■ DATA FOR THE TASK:
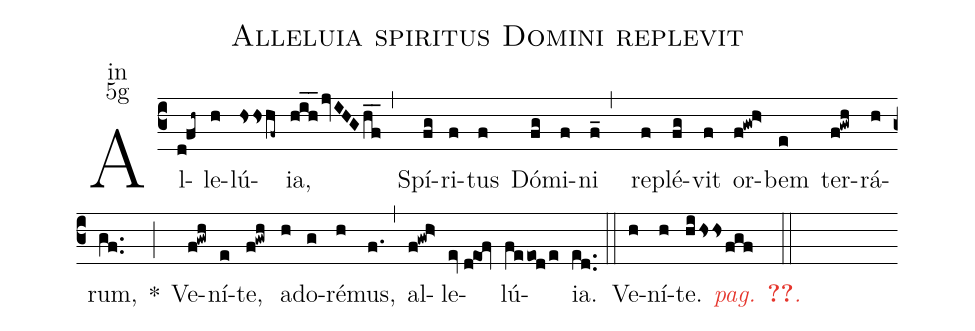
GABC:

name:Alleluia spiritus Domini replevit;
office-part:in;
mode:5g;
%%
(c3) Al(d!fh~)le(h)lú(hsshf~){ia},(hih__/jvIHGhf__,)

Spí(fg)ri(f)tus(f) Dó(fg)mi(f)ni(f_,) re(f)plé(fg)vit(f) or(f!gw!h>)bem(e) ter(f!gwh)rá(h)rum,(gf..)
<sp>*</sp>(;)
Ve(f!gwh)ní(e)te,(f!gwh) a(h)do(g)ré(h)mus,(f.) (,)
al(f!gwh>)le(ev//d@eof)lú(fe/eod/e){ia}.(ed..) (::)
<nlba>Ve(h)ní(h)t{e}. <c><i>pag. <v>\pageref{M-ORIP5g}</v>.</i></c></nlba>(hi/hssfgf ::)
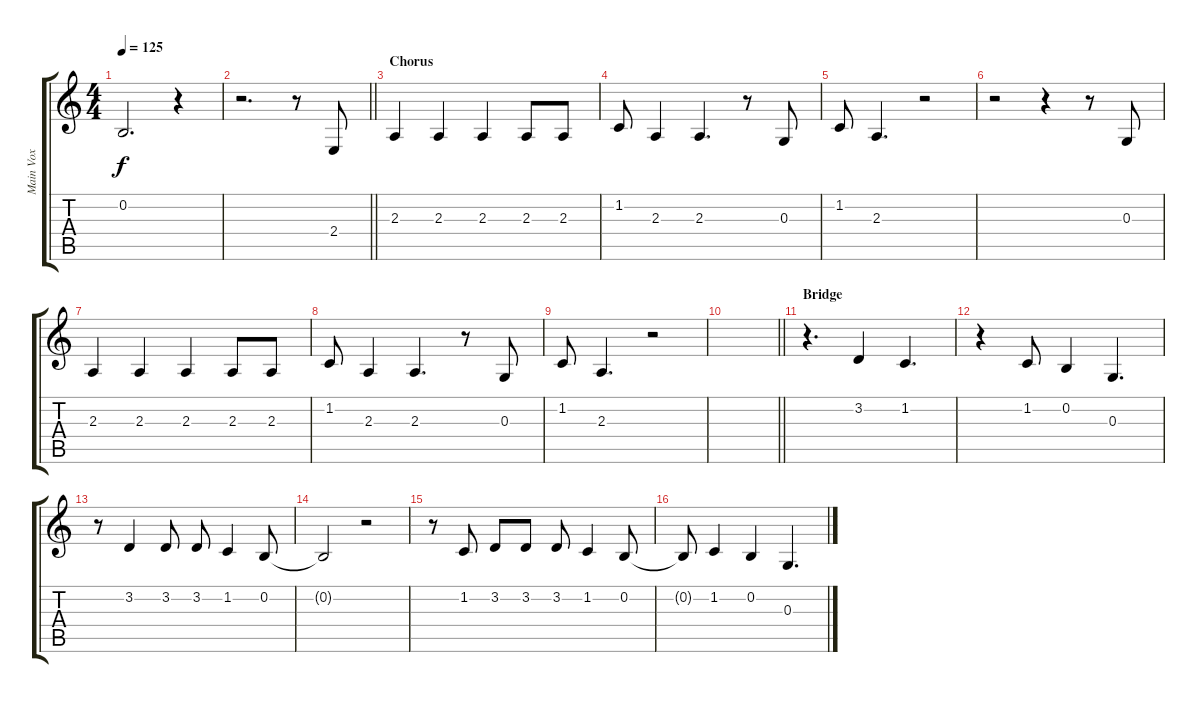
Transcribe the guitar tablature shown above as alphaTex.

\track ("Main Vox" "Main Vox") {instrument oboe}
\staff {score tabs}
\tuning (E4 B3 G3 D3 A2 E2) {hide}
\ts (4 4)
\tempo 125
\clef g2
\ks c
0.2{t}.2{d dy f} r.4 |
\barLineRight lightlight
r.2{d} r.8 2.4.8 |
\section ("" "Chorus")
2.3.4 2.3.4 2.3.4 2.3.8 2.3.8 |
1.2.8 2.3.4 2.3.4{d} r.8 0.3.8 |
1.2.8 2.3.4{d} r.2 |
r.2 r.4 r.8 0.3.8 |
2.3.4 2.3.4 2.3.4 2.3.8 2.3.8 |
1.2.8 2.3.4 2.3.4{d} r.8 0.3.8 |
1.2.8 2.3.4{d} r.2 |
\barLineRight lightlight
|
\section ("" "Bridge")
r.4{d} 3.2.4 1.2.4{d} |
r.4 1.2.8 0.2.4 0.3.4{d} |
r.8 3.2.4 3.2.8 3.2.8 1.2.4 0.2.8 |
0.2{t}.2 r.2 |
r.8 1.2.8 3.2.8 3.2.8 3.2.8 1.2.4 0.2.8 |
0.2{t}.8 1.2.4 0.2.4 0.3.4{d}
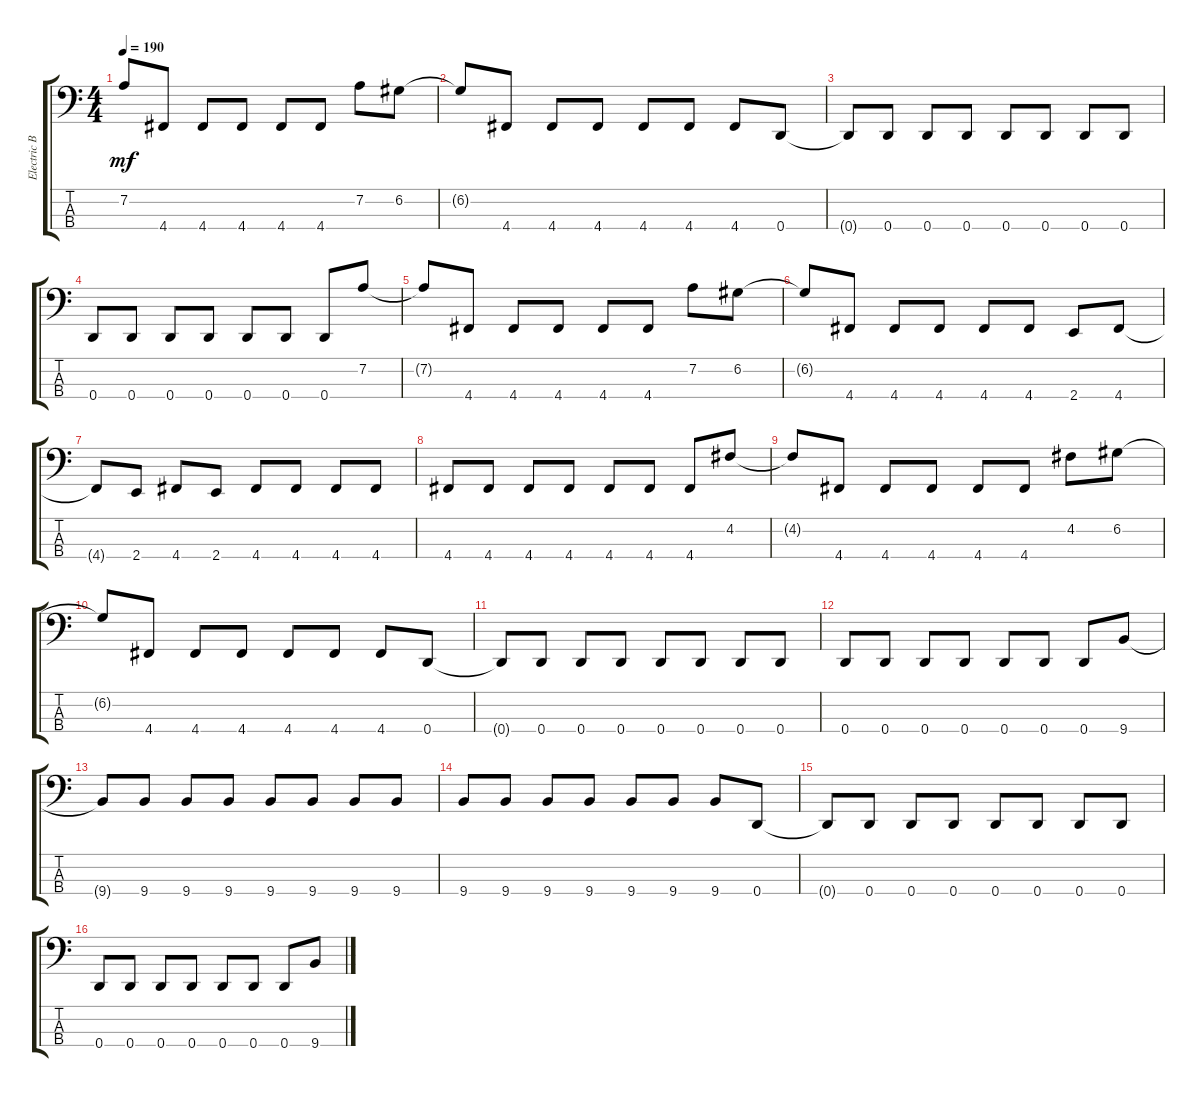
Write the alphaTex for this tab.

\track ("Electric Bass" "Electric B") {instrument electricbassfinger}
\staff {score tabs}
\tuning (G2 D2 A1 D1) {hide}
\ts (4 4)
\tempo 190
\clef f4
\ks c
7.2{t}.8{dy mf} 4.4.8 4.4.8 4.4.8 4.4.8 4.4.8 7.2.8 6.2.8 |
6.2{t}.8 4.4.8 4.4.8 4.4.8 4.4.8 4.4.8 4.4.8 0.4.8 |
0.4{t}.8 0.4.8 0.4.8 0.4.8 0.4.8 0.4.8 0.4.8 0.4.8 |
0.4.8 0.4.8 0.4.8 0.4.8 0.4.8 0.4.8 0.4.8 7.2.8 |
7.2{t}.8 4.4.8 4.4.8 4.4.8 4.4.8 4.4.8 7.2.8 6.2.8 |
6.2{t}.8 4.4.8 4.4.8 4.4.8 4.4.8 4.4.8 2.4.8 4.4.8 |
4.4{t}.8 2.4.8 4.4.8 2.4.8 4.4.8 4.4.8 4.4.8 4.4.8 |
4.4.8 4.4.8 4.4.8 4.4.8 4.4.8 4.4.8 4.4.8 4.2.8 |
4.2{t}.8 4.4.8 4.4.8 4.4.8 4.4.8 4.4.8 4.2.8 6.2.8 |
6.2{t}.8 4.4.8 4.4.8 4.4.8 4.4.8 4.4.8 4.4.8 0.4.8 |
0.4{t}.8 0.4.8 0.4.8 0.4.8 0.4.8 0.4.8 0.4.8 0.4.8 |
0.4.8 0.4.8 0.4.8 0.4.8 0.4.8 0.4.8 0.4.8 9.4.8 |
9.4{t}.8 9.4.8 9.4.8 9.4.8 9.4.8 9.4.8 9.4.8 9.4.8 |
9.4.8 9.4.8 9.4.8 9.4.8 9.4.8 9.4.8 9.4.8 0.4.8 |
0.4{t}.8 0.4.8 0.4.8 0.4.8 0.4.8 0.4.8 0.4.8 0.4.8 |
0.4.8 0.4.8 0.4.8 0.4.8 0.4.8 0.4.8 0.4.8 9.4.8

■ EXERCISE REQUIREMENTS: Report every line of the records that contains the string "tuning", copying each one in full.

■ FINISHED TASK:
\tuning (E4 B3 G3 D3 A2 E2) {hide}
\tuning (G2 D2 A1 D1) {hide}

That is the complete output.